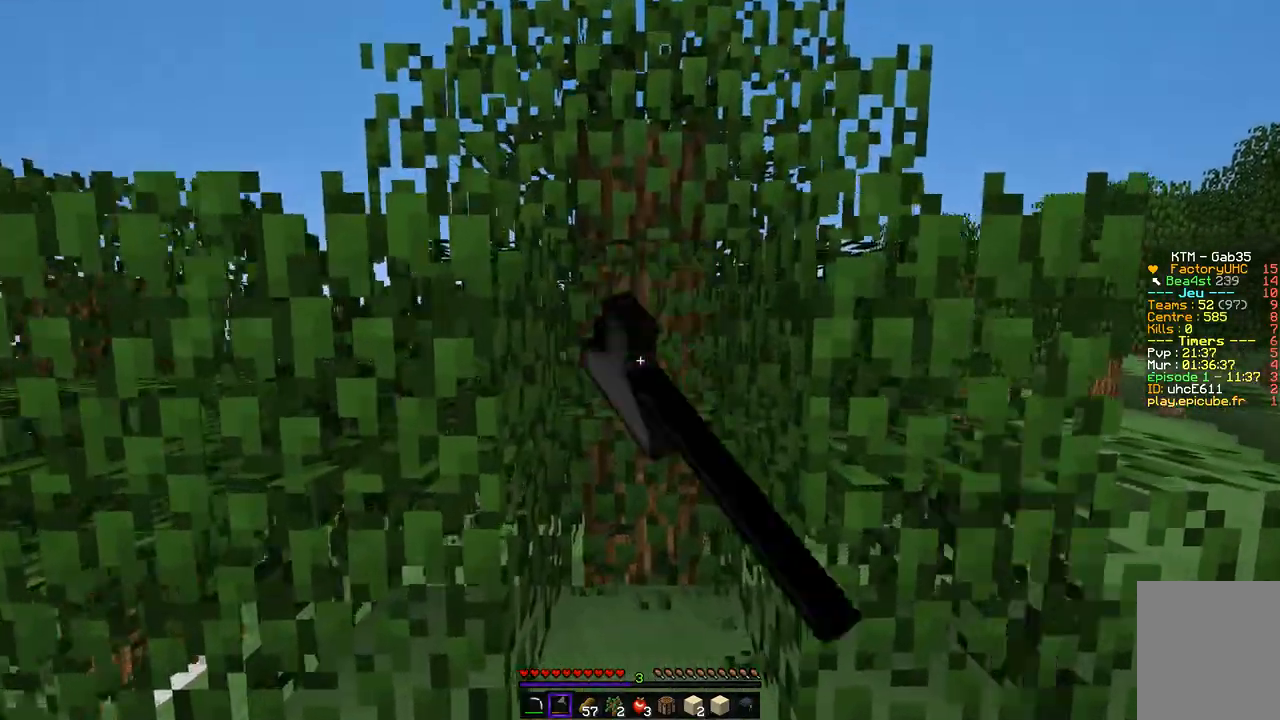
{"keys": ["z"], "mouse": ["left"], "events": []}
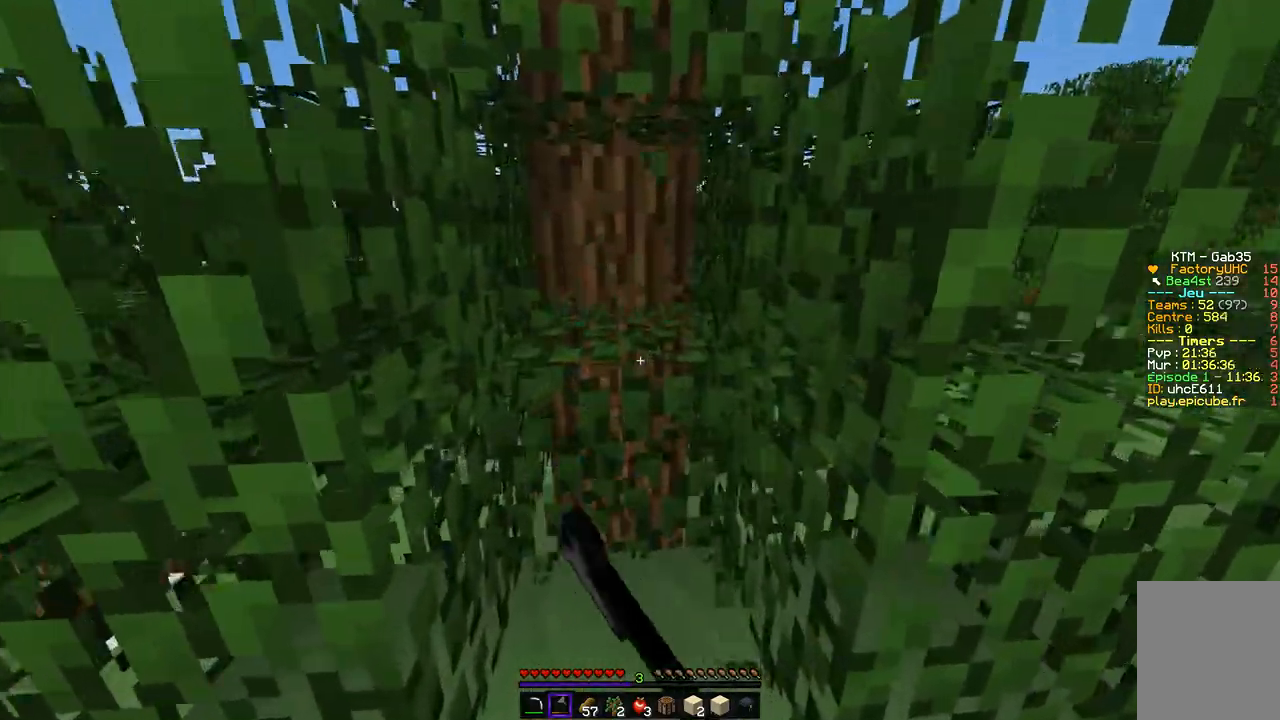
{"keys": ["z"], "mouse": ["left"], "events": []}
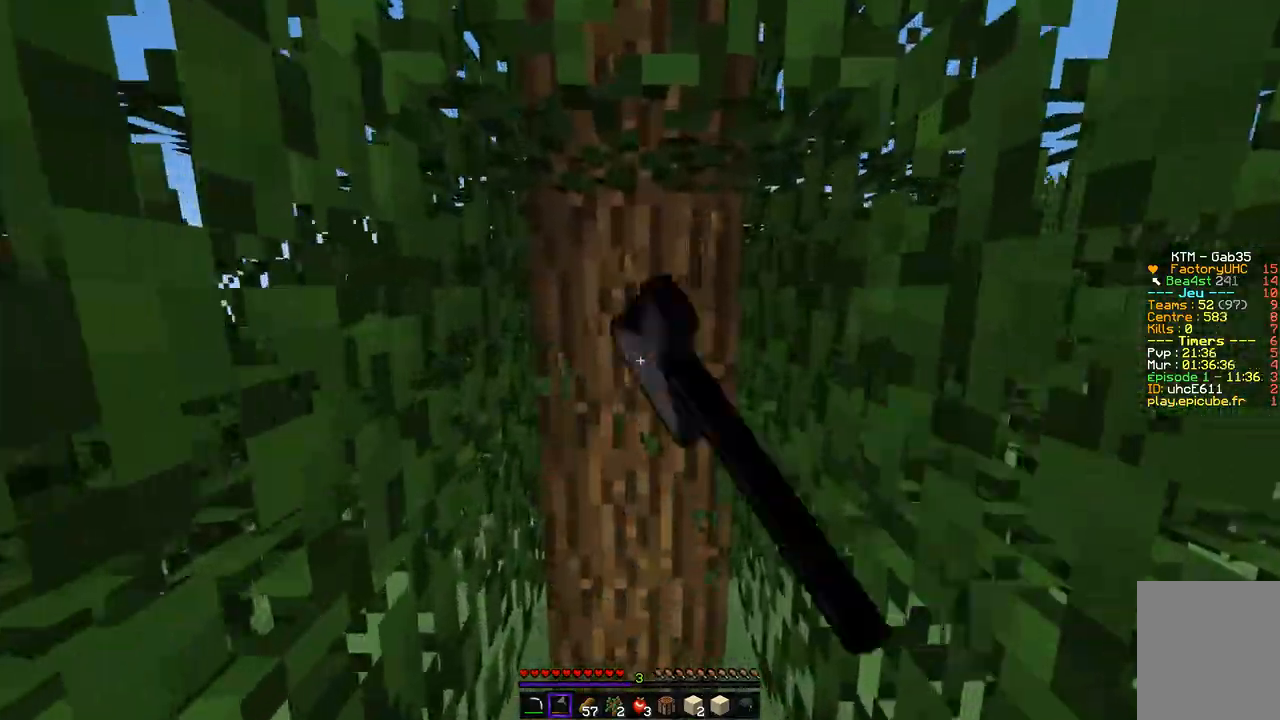
{"keys": ["z"], "mouse": ["left"], "events": []}
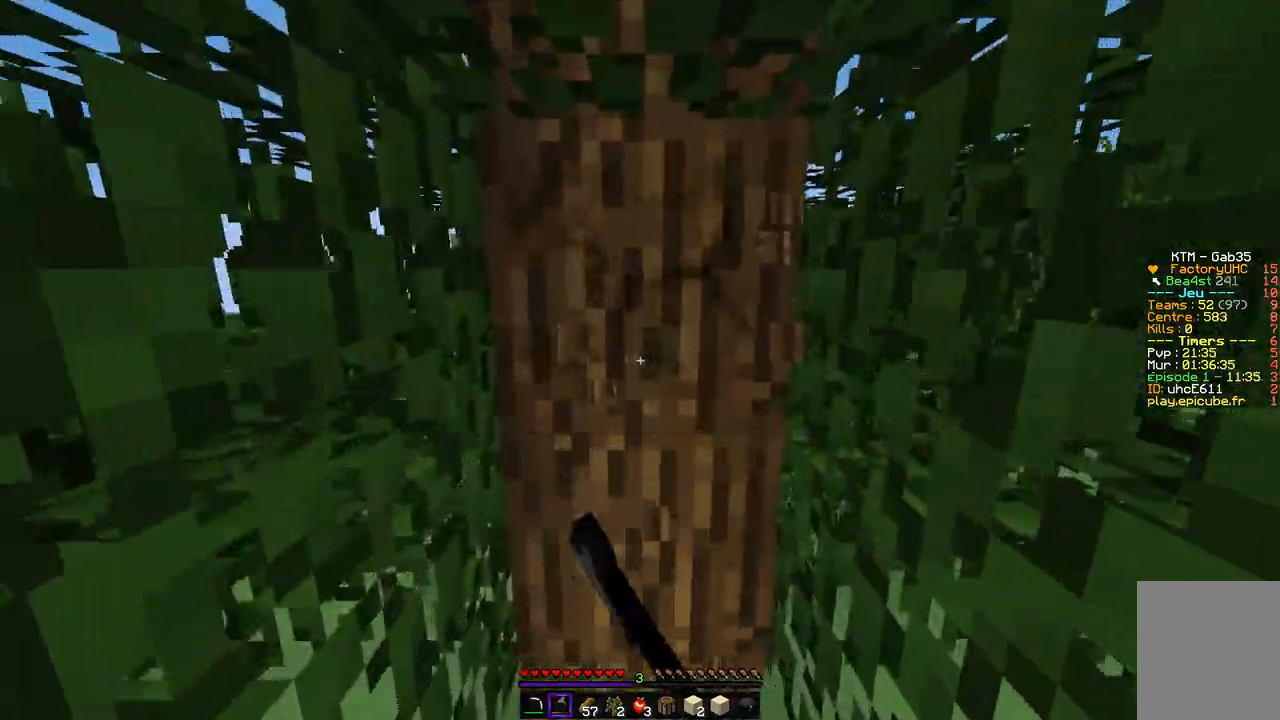
{"keys": ["z"], "mouse": ["left"], "events": []}
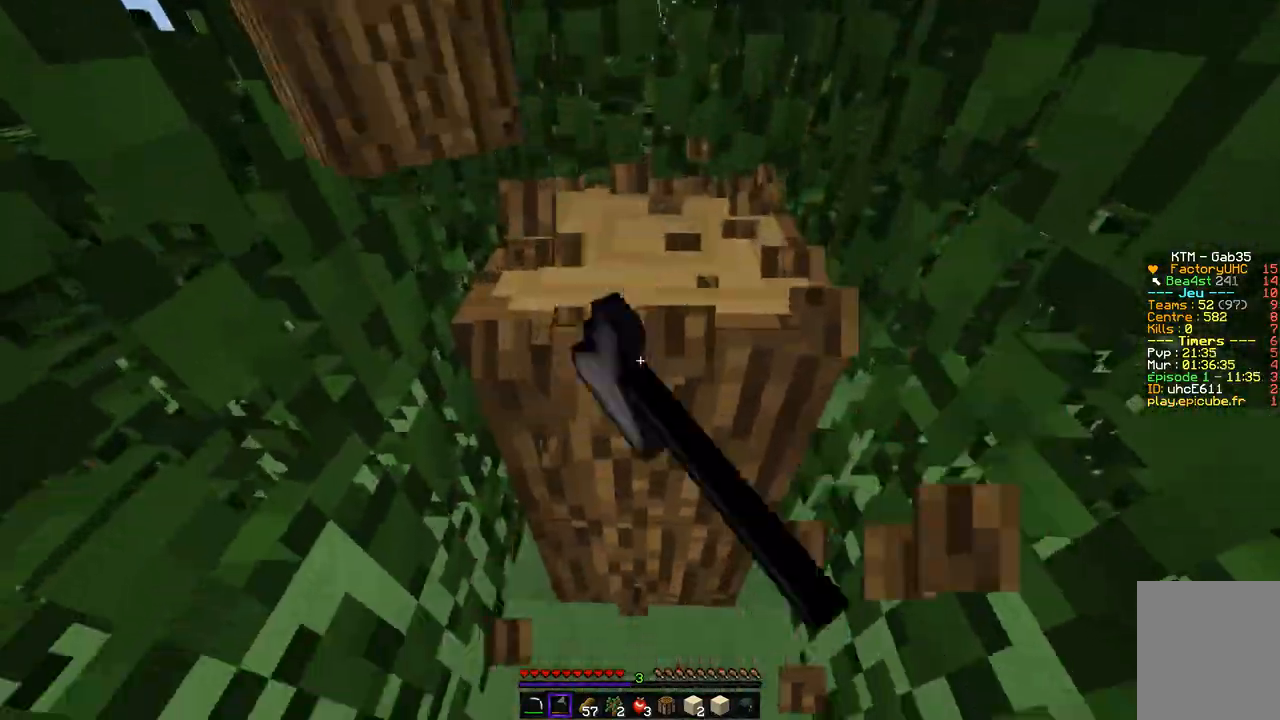
{"keys": ["z"], "mouse": ["left"], "events": [[50, "z", "up"], [404, "z", "down"]]}
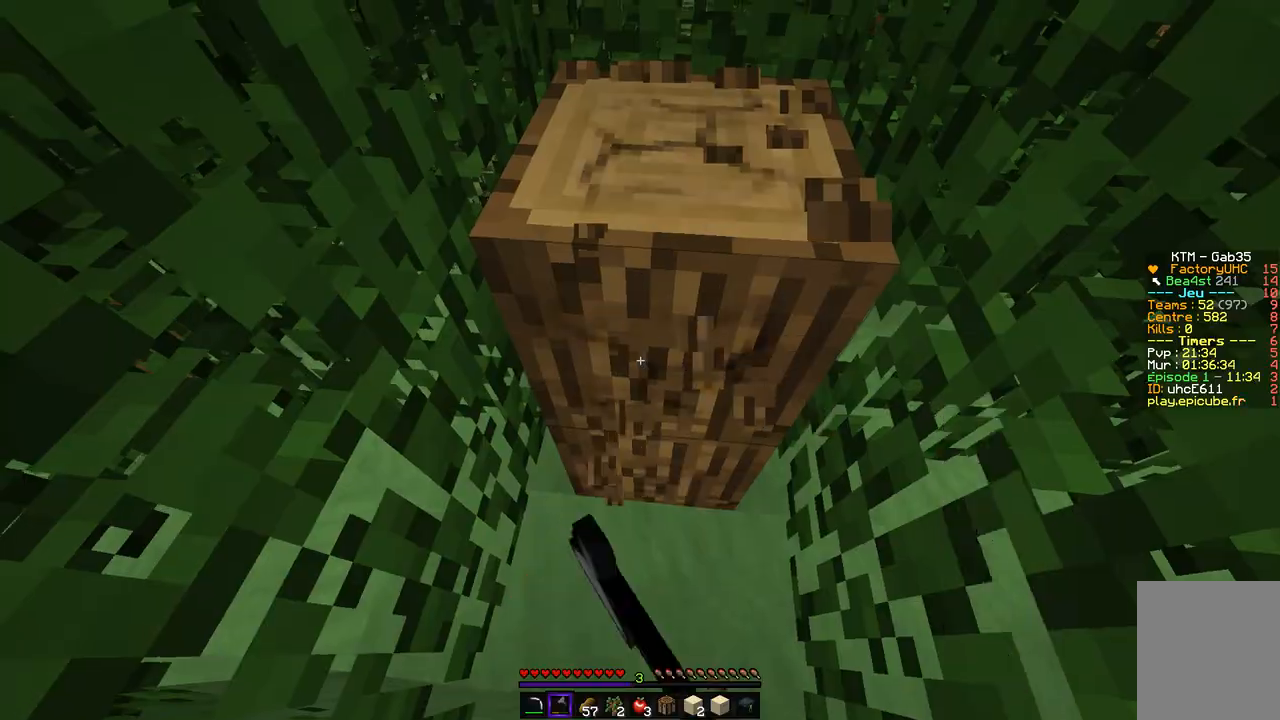
{"keys": ["z"], "mouse": ["left"], "events": []}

_What to do_
Every entry should be repeated verbatim, with the pictures left out.

_Written response_
{"keys": ["z"], "mouse": ["left"], "events": []}
{"keys": ["z"], "mouse": ["left"], "events": []}
{"keys": ["z"], "mouse": ["left"], "events": []}
{"keys": ["z"], "mouse": ["left"], "events": []}
{"keys": ["z"], "mouse": ["left"], "events": [[50, "z", "up"], [404, "z", "down"]]}
{"keys": ["z"], "mouse": ["left"], "events": []}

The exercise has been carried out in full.